What is the impact of pesticides on the body? Can organic nutrition reduce levels of toxic substances from our urine and generally from our body? A new peer-reviewed study by researchers at the University of Berkeley and the University of California has shown that an organic diet can quickly and dramatically reduce exposure to pesticides in just six days.
All of us are exposed to a cocktail of pesticides and plant protection residues every day, albeit in limited quantities, in virtually every product we consume. From glyphosate and other used herbicides that inevitably remain in the crops and, consequently, in the foods we eat. These minimal residues, added up, end up having in the long run an inevitably not positive impact on our health. Organic products, by definition, are produced without the use of these substances. Can a totally organic diet, make a difference and reduce the levels of pesticides in our bodies?
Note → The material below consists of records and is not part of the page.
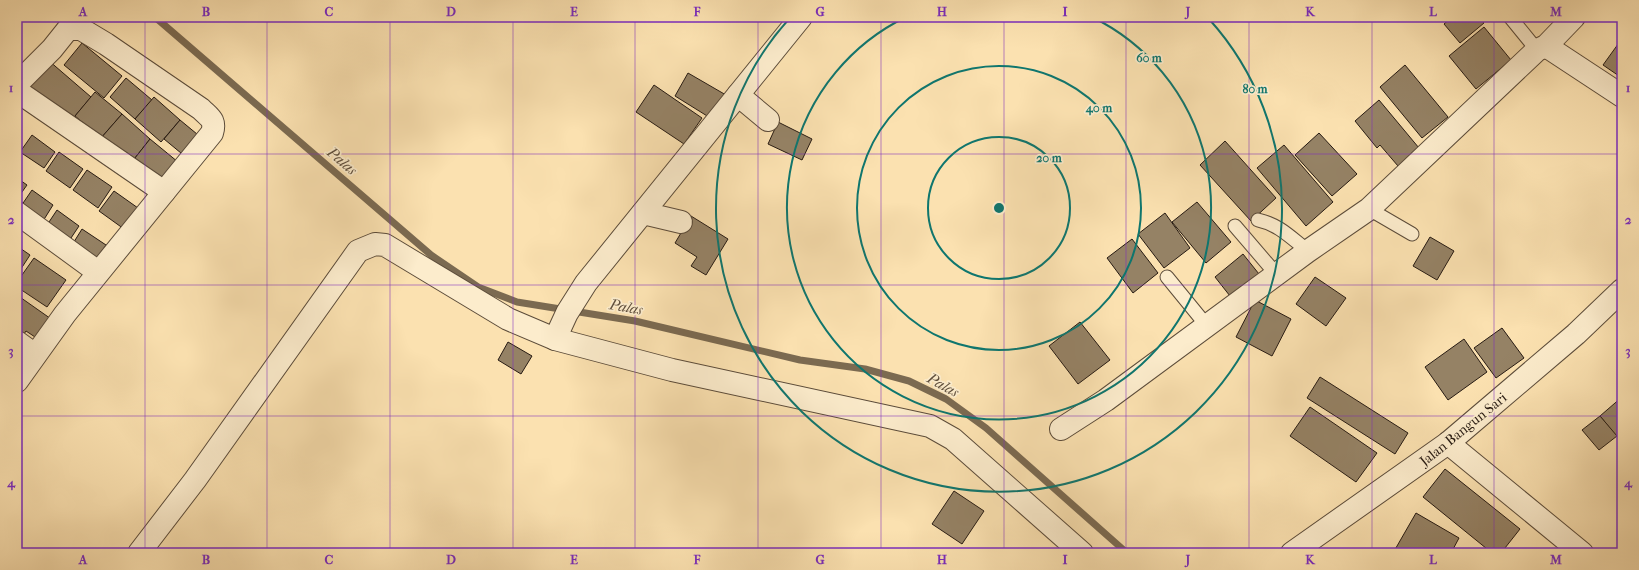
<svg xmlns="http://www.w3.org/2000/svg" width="1639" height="570" font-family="'IM FELL French Canon',serif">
<rect width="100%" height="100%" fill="#fbe1b0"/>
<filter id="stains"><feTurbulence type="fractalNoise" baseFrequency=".005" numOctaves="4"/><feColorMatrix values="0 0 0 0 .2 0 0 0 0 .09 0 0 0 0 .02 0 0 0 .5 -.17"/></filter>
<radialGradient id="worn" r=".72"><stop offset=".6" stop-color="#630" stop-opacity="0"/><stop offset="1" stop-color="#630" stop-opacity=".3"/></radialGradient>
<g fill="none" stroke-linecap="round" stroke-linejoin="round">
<!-- stream -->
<polyline stroke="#7b6a51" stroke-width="7" points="155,17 431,255 478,287 517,302 635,321 800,360 865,369 909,381 946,399 986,428 1127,553"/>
</g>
<!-- building -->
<g fill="#958265" stroke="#271b13">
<polygon points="1452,17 1479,17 1484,23 1460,43 1444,24"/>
<polygon points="1484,27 1511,60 1476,89 1449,56"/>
<polygon points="1621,40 1622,41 1622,78 1603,65"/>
<polygon points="82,43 122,76 104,98 64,65"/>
<polygon points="48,60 91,97 70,122 27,85"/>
<polygon points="1405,65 1448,117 1422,138 1380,87"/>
<polygon points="688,73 726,95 712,119 675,96"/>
<polygon points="126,78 152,100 135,119 110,97"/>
<polygon points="654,85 702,118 684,144 636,112"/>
<polygon points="95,92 122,114 101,138 75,116"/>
<polygon points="154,97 180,120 161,142 135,119"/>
<polygon points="1379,100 1419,148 1398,166 1380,145 1377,148 1355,121"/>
<polygon points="122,114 150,139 131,163 101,138"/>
<polygon points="180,120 203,139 187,158 164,139"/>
<polygon points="778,122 812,139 802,160 768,144"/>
<polygon points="1319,133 1357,174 1332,196 1295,155"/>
<polygon points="32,135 55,152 44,168 20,152"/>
<polygon points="150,139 178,162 158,186 131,163"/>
<polygon points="1225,141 1276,198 1251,221 1200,165"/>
<polygon points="1284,145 1333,202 1306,226 1257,168"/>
<polygon points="59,152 83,169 70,188 46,171"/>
<polygon points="87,170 112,187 98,208 73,190"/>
<polygon points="17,178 27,185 17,199"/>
<polygon points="32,190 53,205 43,221 21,206"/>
<polygon points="114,191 138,208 124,229 99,211"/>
<polygon points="1197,202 1231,242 1206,263 1172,222"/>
<polygon points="57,210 79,226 69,241 47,225"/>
<polygon points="1165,213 1190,248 1164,268 1138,234"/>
<polygon points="691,216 728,239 706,275 691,266 697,257 675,243"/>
<polygon points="82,229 106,245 95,261 72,245"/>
<polygon points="1430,237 1454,251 1437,280 1413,266"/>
<polygon points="1132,239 1158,273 1133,293 1107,258"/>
<polygon points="17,246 30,255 17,275"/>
<polygon points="1243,254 1259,274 1230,296 1215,277"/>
<polygon points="34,258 66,280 47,307 17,287 17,282"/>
<polygon points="1315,277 1346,298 1326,326 1296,304"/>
<polygon points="17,295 54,321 41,341 26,331 24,334 17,330"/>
<polygon points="1255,300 1291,319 1272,356 1236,337"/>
<polygon points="1080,322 1110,360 1078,384 1049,346"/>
<polygon points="1502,328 1524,358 1496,378 1474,348"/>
<polygon points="1464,339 1487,372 1448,400 1425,367"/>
<polygon points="508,342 532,356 521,374 498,360"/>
<polygon points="1320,377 1408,433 1395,454 1307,398"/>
<polygon points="1622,397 1622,443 1600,416"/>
<polygon points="1310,407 1377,453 1356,482 1290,436"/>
<polygon points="1600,416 1617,436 1599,450 1582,430"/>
<polygon points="1445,469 1520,529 1501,553 1492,553 1423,497"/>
<polygon points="954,491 984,511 962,544 932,524"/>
<polygon points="1416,513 1459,538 1451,553 1393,553"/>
</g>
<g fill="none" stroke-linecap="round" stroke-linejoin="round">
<!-- service casing -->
<g stroke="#5c4c3a" stroke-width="15">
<g id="service">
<polyline points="1510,17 1537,50"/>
<polyline points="1369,209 1412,234"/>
<path d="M1258,220c22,5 33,18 50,31"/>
<polyline points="1235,226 1277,275"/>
<polyline points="1167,277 1207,326"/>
</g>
</g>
<!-- minor casing -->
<g stroke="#5c4c3a" stroke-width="24">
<g id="minor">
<polyline points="1546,46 1622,96"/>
<path d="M17,84l35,-35 16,-20h13l25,15 95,65c9,9 15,11 11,24l-147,181 -48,67"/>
<polyline points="17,91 164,192"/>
<polyline points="738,95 768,120"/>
<polyline points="17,213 98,272"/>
<polyline points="643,213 681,222"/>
<polyline points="555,339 567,313 586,283 801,17"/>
<polyline points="17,342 35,355"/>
<polyline points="1061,429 1106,400 1308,251 1369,209 1537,50 1546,46 1574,17"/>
<polyline points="1448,443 1582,553"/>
<polyline points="139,553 195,480 358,251 375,244 385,245 508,319 555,339 672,370 930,426 953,439 1082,553"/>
<polyline points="1292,553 1448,443 1576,334 1622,290"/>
</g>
</g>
<!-- service -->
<use href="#service" stroke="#fceccc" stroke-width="13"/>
<!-- minor -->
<use href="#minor" stroke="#fceccc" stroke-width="22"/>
</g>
<!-- grid -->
<path fill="none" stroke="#7b2cbf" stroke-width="1" stroke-opacity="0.55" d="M145,17v536M267,17v536M390,17v536M513,17v536M635,17v536M758,17v536M881,17v536M1004,17v536M1126,17v536M1249,17v536M1372,17v536M1494,17v536M17,154h1605M17,285h1605M17,416h1605"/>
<!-- distance rings -->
<g fill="none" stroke="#0f766e" stroke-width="2">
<circle cx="999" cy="208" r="71"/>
<circle cx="999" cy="208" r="142"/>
<path d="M1092 17A212 212 0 1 1 906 17"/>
<path d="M1209 19A283 283 0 1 1 789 19"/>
</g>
<g text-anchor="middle" stroke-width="3.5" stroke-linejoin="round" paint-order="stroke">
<!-- street labels -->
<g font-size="14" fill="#271b13" stroke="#fceccc">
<text transform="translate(1463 429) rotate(-39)" y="5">Jalan Bangun Sari</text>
</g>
<!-- water labels -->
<g font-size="15" font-style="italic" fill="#5f4f3d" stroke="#fceccc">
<text transform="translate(342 161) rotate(41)" y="5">Palas</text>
<text transform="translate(626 307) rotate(10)" y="5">Palas</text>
<text transform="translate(943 385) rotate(29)" y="5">Palas</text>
</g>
</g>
<circle cx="999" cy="208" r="6" fill="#0f766e" stroke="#fceccc" stroke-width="2"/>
<g font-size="12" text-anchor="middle" font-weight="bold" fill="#0f766e" stroke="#fceccc" stroke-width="3.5" stroke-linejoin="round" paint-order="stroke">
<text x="1149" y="62">60 m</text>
<text x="1255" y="93">80 m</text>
<text x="1099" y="112">40 m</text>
<text x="1049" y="162">20 m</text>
</g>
<!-- margin -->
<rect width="1639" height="570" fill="none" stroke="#fbe1b0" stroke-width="44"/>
<rect x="22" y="22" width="1595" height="526" fill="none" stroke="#7b2cbf" stroke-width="1.5"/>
<g font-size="13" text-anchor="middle" font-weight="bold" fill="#7b2cbf">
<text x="83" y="16">A</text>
<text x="206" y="16">B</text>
<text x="329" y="16">C</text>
<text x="451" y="16">D</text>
<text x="574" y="16">E</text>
<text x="697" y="16">F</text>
<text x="820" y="16">G</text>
<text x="942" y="16">H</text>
<text x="1065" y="16">I</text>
<text x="1188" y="16">J</text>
<text x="1310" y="16">K</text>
<text x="1433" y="16">L</text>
<text x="1556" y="16">M</text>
<text x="11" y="92">1</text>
<text x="1628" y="92">1</text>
<text x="11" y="224">2</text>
<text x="1628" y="224">2</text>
<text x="11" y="355">3</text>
<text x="1628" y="355">3</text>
<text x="11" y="487">4</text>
<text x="1628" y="487">4</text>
<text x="83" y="564">A</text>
<text x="206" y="564">B</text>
<text x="329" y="564">C</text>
<text x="451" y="564">D</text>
<text x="574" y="564">E</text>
<text x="697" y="564">F</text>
<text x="820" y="564">G</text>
<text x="942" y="564">H</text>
<text x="1065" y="564">I</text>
<text x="1188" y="564">J</text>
<text x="1310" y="564">K</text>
<text x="1433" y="564">L</text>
<text x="1556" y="564">M</text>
</g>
<rect width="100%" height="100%" filter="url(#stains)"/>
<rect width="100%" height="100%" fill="url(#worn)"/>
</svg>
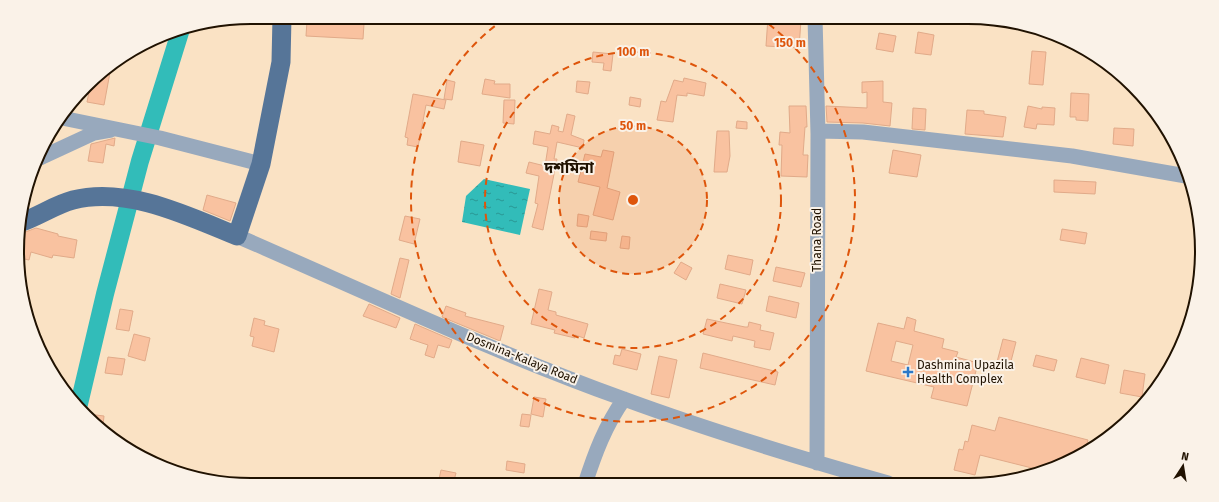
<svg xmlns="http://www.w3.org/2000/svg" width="1219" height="502" viewBox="0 0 1219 502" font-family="'Fira Sans','Noto Sans Bengali',sans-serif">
<defs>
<pattern id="water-ripples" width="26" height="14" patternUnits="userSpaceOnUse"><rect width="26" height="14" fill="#32bcb9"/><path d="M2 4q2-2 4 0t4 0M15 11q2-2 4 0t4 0" fill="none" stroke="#2a9794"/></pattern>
</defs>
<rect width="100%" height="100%" fill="#fae2c4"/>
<!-- water -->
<path fill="url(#water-ripples)" d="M484,179L530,189L520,235L462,222L466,196Z"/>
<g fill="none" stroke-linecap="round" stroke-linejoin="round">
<!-- river -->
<path stroke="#32bcb9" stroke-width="18" d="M79,404L105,294L140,161L181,29"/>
</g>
<!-- building -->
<path fill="#f9c2a0" stroke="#e1aa89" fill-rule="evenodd" d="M768,17L801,20L799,48L766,46Z
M307,21L364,24L363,39L306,36Z
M918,32L934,35L931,55L915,53Z
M879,33L896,36L893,52L876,49Z
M1032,51L1046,52L1043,85L1029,84Z
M593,52L613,54L611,71L603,70L604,63L592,62Z
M111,67L104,105L87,102L91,82L97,75Z
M684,78L706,83L704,96L687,93V96L677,95L673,122L657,120L661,101L666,102L674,80L683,82Z
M485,79L495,81L494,84H510V98L482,94Z
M447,80L455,82L452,100L444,99Z
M577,81L590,82L588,94L576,92Z
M883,81V102L892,103L890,126L863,123L827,122L826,106L867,108V92L862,93V82Z
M1071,93L1089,94L1088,121L1076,120V117H1070Z
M413,94L446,100L444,109L426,105L418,147L407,145L408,138L405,137Z
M630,97L641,99L640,107L629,105Z
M504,100H515L514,124L503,123Z
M789,106H806L807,127H805L803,155H808L807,177L781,176L782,145H779L780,132L790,133Z
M1028,106L1042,109V107L1055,108L1054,125L1037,124L1036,129L1024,127Z
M913,108L926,109L925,130L912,129Z
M967,110L984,111V114L1006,117L1003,137L965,134Z
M567,114L575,116L571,135L584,140L583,148L557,142L554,159H557L543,230L532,227L538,204L535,203L539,176L526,173L529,162L545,166L548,147L533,144L535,131L550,134L552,125L559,127L558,131L563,132Z
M737,121L747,122V129L736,128Z
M1114,128L1134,129L1133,146L1113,144Z
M717,131H729L730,156L727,172H714Z
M115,138L114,146L106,144L103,163L88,161L91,144Z
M461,141L484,145L480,166L458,162Z
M603,150L614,152L607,188L620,192L613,220L593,215L600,187L578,182L585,154L601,157Z
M893,150L921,155L917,177L889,173Z
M1054,180L1096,182L1095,194L1054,192Z
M207,195L236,203L230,221L203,210Z
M578,214L589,216L587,227L577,226Z
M405,216L420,219L414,244L399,240Z
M36,228L58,234V236L77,240L74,258L53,255L52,258L31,252L29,260L20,258V234Z
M1062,229L1087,233L1085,244L1060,240Z
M591,231L607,233L606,241L590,239Z
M622,236L630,237L629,249L620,248Z
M728,255L753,260L750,275L725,269Z
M400,258L409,260L400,298L391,294Z
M681,262L692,268L686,280L674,273Z
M776,267L805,273L801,287L773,281Z
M720,284L746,290L742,304L717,298Z
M539,289L552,292L548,310L556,312V315L588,324L584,338L575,335V338L554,333L555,330L531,324Z
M769,296L799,303L796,318L766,311Z
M369,304L400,318L396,328L363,316Z
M446,306L466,313L465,316L504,326L500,341L442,317Z
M120,309L133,311L129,331L116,329Z
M907,317L916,320L914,331L944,339L942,348L958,352L956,357L978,363L967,406L931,398L934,387L866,371L878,323L904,329ZM896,341L913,345L908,365L891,361Z
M254,318L265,321L264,325L279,329L274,352L252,346L254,337L250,336Z
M707,319L745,327H748L749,322L761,325L760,330L774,333L770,350L754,347L755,341L733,336L732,341L703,334Z
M415,324L452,340L449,348L438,345L434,358L425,355L428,345L410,339Z
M134,334L150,338L145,361L128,356Z
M1003,339L1016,342L1010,365L997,362Z
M622,349L641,354L637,370L613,364L615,355L620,356Z
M703,353L778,372L775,385L700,368Z
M1036,355L1057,360L1054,371L1033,366Z
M659,356L677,360L669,398L651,394Z
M108,357L125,359L122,375L105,373Z
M1081,358L1109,365L1105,384L1076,377Z
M1124,370L1145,374L1142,397L1120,393Z
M534,397L546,399L543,417L531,414Z
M88,414L104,416L103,425L97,424Z
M522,414L531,415L529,427L520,426Z
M999,417L1088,440L1085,452L1071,461L1040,470L980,455L975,475L954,470L959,449L963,450L965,441L968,442L972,425L995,431Z
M507,461L525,464L524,473L506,470Z
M441,470L456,473L453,484H438Z"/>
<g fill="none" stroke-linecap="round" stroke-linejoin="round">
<!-- minor -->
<path stroke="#98a9bd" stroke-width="15" d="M815,17L818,134L817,463
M62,118L160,138L261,164
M818,131L863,132L1072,156L1186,176
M40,158L94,133L111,130
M237,236C366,292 493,352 624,399C711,431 800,458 888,483
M585,484C595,453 605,426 624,399"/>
<!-- major -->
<path stroke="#567598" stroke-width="19" d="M19,223C38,217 54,205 73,200C127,186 188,216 237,236L261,164L281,62L282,17"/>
</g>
<!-- distance rings -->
<circle cx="633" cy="200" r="74" fill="#de550b" fill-opacity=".12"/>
<g fill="none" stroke="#de550b" stroke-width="2" stroke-dasharray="7 5">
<circle cx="633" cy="200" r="74"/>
<circle cx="633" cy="200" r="148"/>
<path d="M759 17A222 222 0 1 1 507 17"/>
</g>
<!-- markers -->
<path fill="#2c78c8" stroke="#faf2e8" stroke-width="1.5" d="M906 366h4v4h4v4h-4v4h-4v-4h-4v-4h4z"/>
<g text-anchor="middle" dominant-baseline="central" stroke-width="4" stroke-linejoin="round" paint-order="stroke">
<!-- street labels -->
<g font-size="12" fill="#201201" stroke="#faf2e8">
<text transform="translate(817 240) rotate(-90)">Thana Road</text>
<text transform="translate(522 358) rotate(22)">Dosmina-Kalaya Road</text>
</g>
<!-- poi labels -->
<g font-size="12" fill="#201201" stroke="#faf2e8" text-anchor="start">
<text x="917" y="365">Dashmina Upazila<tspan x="917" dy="14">Health Complex</tspan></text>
</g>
<!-- district labels -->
<g font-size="16" font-weight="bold" fill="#201201" stroke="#faf2e8">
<text x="569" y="167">দশমিনা</text>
</g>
</g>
<!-- crop -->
<path d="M0 0H1219V502H0ZM251 24H968A227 227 0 0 1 1195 251V251A227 227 0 0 1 968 478H251A227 227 0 0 1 24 251V251A227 227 0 0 1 251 24Z" fill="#faf2e8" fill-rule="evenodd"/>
<path fill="none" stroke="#201201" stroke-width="2" d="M251 24H968A227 227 0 0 1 1195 251V251A227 227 0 0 1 968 478H251A227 227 0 0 1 24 251V251A227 227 0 0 1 251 24Z"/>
<circle cx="633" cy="200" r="6" fill="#de550b" stroke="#faf2e8" stroke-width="2"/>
<g font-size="12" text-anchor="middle" font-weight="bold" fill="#de550b" stroke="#faf2e8" stroke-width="4" stroke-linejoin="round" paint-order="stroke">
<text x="790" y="47">150 m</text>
<text x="633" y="56">100 m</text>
<text x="633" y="130">50 m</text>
</g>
<!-- north arrow -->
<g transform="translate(1183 466) rotate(12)" stroke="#faf2e8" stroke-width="3" paint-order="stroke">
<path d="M0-3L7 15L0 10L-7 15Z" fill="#201201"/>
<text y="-6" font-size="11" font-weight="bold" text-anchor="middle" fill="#201201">N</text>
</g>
</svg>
It is from this question that some American researchers have conducted a peer-reviewed study showing how biological choice can really protect us from exposure to toxic pesticides. The experiment, also conducted in collaboration with the Friends of The Earth association, monitored the pesticide levels of four families living in different parts of the United States. In the first week the 16 participants, adults and children, ate their typical non-organic food diets, while the following week they ate completely organic with products provided by the researchers. Urine samples from each individual participant were taken over the course of these research days, particularly from 14 chemicals representing potential exposure to 40 pesticides, particularly organophosphates, pyrethroids, neonicotinoids and 2.4-D herbicide phoenixes.
The results were surprising: as the graphs also show, the levels of all the chemicals detected dropped dramatically in just six days of a biological diet with an average of -60.5% and with a range between 37% and 95% depending on the compound. In particular, the class of pesticides, nerve agents called organophosphates, such as malathion (MDA) and chlorpyrifos (TCPy) fell by 95% and 61% respectively. Chlorpyrifos is a neurotoxic pesticide that has recently been linked to increased rates of autism and learning difficulties in children.
In short, as the analysis concludes:
“The biological diet has been associated with significant reductions in the urinary excretion of numerous metabolites of plant protection products and parental compounds. This study adds to a growing body of literature that indicates that a biological diet can reduce exposure to a range of active substances in children and adults. Further research is needed to assess dietary exposure to neonicotinoids, which are currently the most widely used class of insecticides in the world.”
Currently, despite the expansion and continued growth of the organic sector, even in Italy, there remain many doubts and especially scepticism on the part of consumers who too often tend to remember only “the scams” and the high price of organic products, but forget that choosing organic means investing in their own health and that of the environment.